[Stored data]
--- --- ---

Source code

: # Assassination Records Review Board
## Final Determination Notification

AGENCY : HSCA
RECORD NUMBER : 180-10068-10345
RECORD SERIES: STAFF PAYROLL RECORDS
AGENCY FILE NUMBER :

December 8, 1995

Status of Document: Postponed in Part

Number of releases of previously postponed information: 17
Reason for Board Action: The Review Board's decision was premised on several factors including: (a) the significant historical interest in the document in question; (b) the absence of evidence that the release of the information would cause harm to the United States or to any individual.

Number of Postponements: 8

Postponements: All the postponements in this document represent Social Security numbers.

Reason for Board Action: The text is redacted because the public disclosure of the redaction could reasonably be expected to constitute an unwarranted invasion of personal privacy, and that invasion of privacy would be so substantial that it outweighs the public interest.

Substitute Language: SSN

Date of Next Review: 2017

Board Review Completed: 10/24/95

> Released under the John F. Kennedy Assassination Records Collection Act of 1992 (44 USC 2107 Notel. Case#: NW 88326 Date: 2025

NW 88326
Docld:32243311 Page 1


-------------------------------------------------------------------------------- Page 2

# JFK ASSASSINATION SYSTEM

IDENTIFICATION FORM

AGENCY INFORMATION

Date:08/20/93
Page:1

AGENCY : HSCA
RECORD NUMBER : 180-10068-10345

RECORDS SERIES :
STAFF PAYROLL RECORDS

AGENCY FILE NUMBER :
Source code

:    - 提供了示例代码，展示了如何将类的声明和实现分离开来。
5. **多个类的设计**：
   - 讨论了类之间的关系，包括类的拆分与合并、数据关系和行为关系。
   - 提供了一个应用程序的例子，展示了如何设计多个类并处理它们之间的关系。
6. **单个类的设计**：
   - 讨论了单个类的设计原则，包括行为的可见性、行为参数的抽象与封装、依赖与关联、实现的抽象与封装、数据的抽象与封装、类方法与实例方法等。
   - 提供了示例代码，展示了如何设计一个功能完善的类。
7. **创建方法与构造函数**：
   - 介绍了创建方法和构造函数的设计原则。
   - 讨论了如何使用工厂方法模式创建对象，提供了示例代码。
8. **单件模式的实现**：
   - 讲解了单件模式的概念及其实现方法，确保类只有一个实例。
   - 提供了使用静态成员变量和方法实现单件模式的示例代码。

--- --- ---

What to produce →
Restate, word for word, the final stretch of the entries above: the line containing "- 讨论了单个类的设计原则，" and every line after it, up to and including the last.

Answer to this exercise →
   - 讨论了单个类的设计原则，包括行为的可见性、行为参数的抽象与封装、依赖与关联、实现的抽象与封装、数据的抽象与封装、类方法与实例方法等。
   - 提供了示例代码，展示了如何设计一个功能完善的类。
7. **创建方法与构造函数**：
   - 介绍了创建方法和构造函数的设计原则。
   - 讨论了如何使用工厂方法模式创建对象，提供了示例代码。
8. **单件模式的实现**：
   - 讲解了单件模式的概念及其实现方法，确保类只有一个实例。
   - 提供了使用静态成员变量和方法实现单件模式的示例代码。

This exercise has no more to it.